Johnson has helped establish a series of clean tech companies including Infuser, Airlabs, Rensair, DevLabs, AirScape, Ambient Carbon and Luper Tech.

==Selected publications==
- Johnson, M. S., Kuwata, K. T., Wong, C. K., & Okumura, M. (1996). Vibrational spectrum of I−(H2O). Chemical Physics Letters, 260(5-6), 551-557.
- Ueno, Y., Johnson, M. S., Danielache, S. O., Eskebjerg, C., Pandey, A., & Yoshida, N. (2009). Geological sulfur isotopes indicate elevated OCS in the Archean atmosphere, solving faint young sun paradox. Proceedings of the National Academy of Sciences, 106(35), 14784-14789.

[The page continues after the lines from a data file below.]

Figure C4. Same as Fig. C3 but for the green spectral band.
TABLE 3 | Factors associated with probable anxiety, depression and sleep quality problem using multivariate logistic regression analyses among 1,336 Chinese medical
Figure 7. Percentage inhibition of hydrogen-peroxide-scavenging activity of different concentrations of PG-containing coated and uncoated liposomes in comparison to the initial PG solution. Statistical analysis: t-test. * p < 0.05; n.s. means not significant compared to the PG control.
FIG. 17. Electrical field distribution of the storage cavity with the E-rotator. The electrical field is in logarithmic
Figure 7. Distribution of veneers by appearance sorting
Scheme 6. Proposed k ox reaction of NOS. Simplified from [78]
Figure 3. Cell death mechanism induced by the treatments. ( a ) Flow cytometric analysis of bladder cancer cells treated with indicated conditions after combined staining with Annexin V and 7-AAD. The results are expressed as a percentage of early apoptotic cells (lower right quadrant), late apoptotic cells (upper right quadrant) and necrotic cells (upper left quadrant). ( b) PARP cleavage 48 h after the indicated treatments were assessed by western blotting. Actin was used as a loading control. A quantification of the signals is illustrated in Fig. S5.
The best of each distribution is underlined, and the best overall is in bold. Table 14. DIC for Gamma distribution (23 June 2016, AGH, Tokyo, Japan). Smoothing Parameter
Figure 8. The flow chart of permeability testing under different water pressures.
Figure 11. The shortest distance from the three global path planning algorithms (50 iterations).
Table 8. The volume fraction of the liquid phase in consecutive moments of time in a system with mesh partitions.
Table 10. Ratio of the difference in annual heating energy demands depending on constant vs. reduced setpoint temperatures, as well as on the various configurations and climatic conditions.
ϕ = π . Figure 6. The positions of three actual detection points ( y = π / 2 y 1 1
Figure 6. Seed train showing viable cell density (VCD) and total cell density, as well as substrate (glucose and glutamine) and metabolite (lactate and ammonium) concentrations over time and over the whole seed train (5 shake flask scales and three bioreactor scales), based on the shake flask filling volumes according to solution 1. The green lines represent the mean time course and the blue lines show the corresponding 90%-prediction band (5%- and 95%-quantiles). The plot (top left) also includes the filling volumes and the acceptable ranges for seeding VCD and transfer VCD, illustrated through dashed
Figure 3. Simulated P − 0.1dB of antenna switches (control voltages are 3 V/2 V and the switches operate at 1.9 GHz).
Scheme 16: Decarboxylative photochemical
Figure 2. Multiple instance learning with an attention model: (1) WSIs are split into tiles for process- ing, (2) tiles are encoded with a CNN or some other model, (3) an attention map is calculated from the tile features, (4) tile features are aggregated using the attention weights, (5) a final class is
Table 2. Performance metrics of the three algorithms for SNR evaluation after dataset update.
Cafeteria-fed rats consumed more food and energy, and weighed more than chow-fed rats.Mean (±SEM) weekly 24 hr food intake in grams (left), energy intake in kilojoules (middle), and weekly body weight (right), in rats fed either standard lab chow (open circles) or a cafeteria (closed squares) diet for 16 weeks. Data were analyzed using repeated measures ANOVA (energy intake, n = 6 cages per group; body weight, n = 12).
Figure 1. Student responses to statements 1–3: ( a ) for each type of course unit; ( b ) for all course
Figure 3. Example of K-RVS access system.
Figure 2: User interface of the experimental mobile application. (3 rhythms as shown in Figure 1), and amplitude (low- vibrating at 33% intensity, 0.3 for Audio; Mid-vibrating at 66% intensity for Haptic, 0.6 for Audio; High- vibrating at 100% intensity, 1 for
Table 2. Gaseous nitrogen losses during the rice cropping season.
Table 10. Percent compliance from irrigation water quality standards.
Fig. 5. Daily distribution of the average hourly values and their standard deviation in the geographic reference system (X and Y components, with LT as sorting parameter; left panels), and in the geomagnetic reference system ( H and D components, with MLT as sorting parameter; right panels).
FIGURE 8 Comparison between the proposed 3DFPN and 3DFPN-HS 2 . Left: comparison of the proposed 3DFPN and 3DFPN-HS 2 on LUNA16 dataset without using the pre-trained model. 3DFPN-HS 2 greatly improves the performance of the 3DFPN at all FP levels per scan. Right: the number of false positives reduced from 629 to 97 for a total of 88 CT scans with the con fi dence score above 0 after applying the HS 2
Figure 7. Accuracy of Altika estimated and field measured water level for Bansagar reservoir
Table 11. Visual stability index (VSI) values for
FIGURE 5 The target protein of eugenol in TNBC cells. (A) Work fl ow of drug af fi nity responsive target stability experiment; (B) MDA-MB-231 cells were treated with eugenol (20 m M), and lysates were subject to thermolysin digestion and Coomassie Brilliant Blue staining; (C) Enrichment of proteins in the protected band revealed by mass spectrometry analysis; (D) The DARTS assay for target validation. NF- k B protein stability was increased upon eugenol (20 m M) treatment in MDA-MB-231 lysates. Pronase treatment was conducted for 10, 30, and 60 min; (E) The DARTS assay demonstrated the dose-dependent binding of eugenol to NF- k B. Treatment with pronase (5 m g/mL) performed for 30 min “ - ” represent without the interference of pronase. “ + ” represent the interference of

- Schmidt, J. A., Johnson, M. S., & Schinke, R. (2013). Carbon dioxide photolysis from 150 to 210 nm: Singlet and triplet channel dynamics, UV-spectrum, and isotope effects. Proceedings of the National Academy of Sciences, 110(44), 17691-17696.
- Lynggaard, C., Bertelsen, M. F., Jensen, C. V., Johnson, M. S., Frøslev, T. G., Olsen, M. T., & Bohmann, K. (2022). Airborne environmental DNA for terrestrial vertebrate community monitoring. Current Biology, 32(3), 701-707.
- Li, Q., Meidan, D., Hess, P., Añel, J.A., Cuevas, C.A., Doney, S., Fernandez, R.P., van Herpen, M., Höglund-Isaksson, L., Johnson, M.S. and Kinnison, D.E., 2023. Global environmental implications of atmospheric methane removal through chlorine-mediated chemistry-climate interactions. Nature Communications, 14(1), p. 4045.